States enacted laws aimed at reducing barriers faced by people with criminal records in the workplace and elsewhere, says the Collateral Consequences Resource Center. Most measures involved restrictions on public access to records or limits on employer inquiries about an applicant’s criminal history.
Twenty-three states this year enacted laws aimed at reducing barriers faced by people with criminal records in the workplace and elsewhere, says the Collateral Consequences Resource Center in a new report. Some of the laws significantly expanded the availability of relief, while others involved minor changes to existing laws, the center says. Most of the new laws involved either restrictions on public access to records or limits on employer inquiries into criminal history. A few states enacted enforceable standards for consideration of criminal history in employment and licensing.

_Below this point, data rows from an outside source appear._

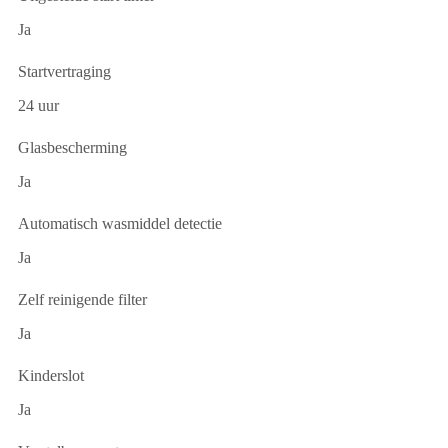
Ja
Startvertraging
24 uur
Glasbescherming
Ja
Automatisch wasmiddel detectie
Ja
Zelf reinigende filter
Ja
Kinderslot
Ja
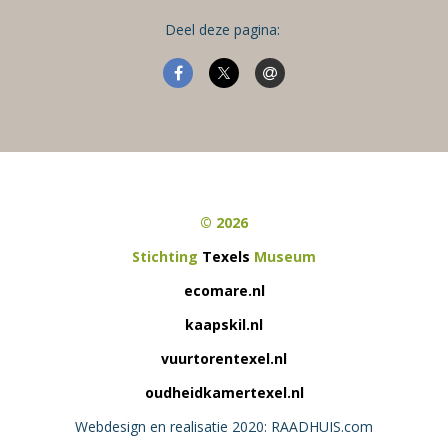
Deel deze pagina:
© 2026
Stichting
Texels
Museum
ecomare.nl
kaapskil.nl
vuurtorentexel.nl
oudheidkamertexel.nl
Webdesign en realisatie 2020: RAADHUIS.com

The center says that important new record-sealing schemes were enacted in Illinois, Montana and New York, and nine other states either relaxed eligibility requirements or supplemented existing laws on sealing records or expungement authorities to make relief more available at earlier dates. Of the nine, the most ambitious reforms were enacted by Nevada. Seven states enacted substantial revisions to their juvenile expungement and sealing laws. Ten states enacted state-wide “ban-the-box” laws limiting inquiries into criminal records by public employers at preliminary stages of the hiring process. California, Connecticut and Vermont extended these limits to private employers. In California and Nevada, restrictions on application-stage inquiries are part of a broader nondiscrimination scheme that prohibits consideration of certain kinds of criminal records. The center concludes that, “While reforms are moving at a fast pace, there is no consensus about the most effective way to avoid or mitigate the adverse effects of a criminal record, and very little relevant empirical research.”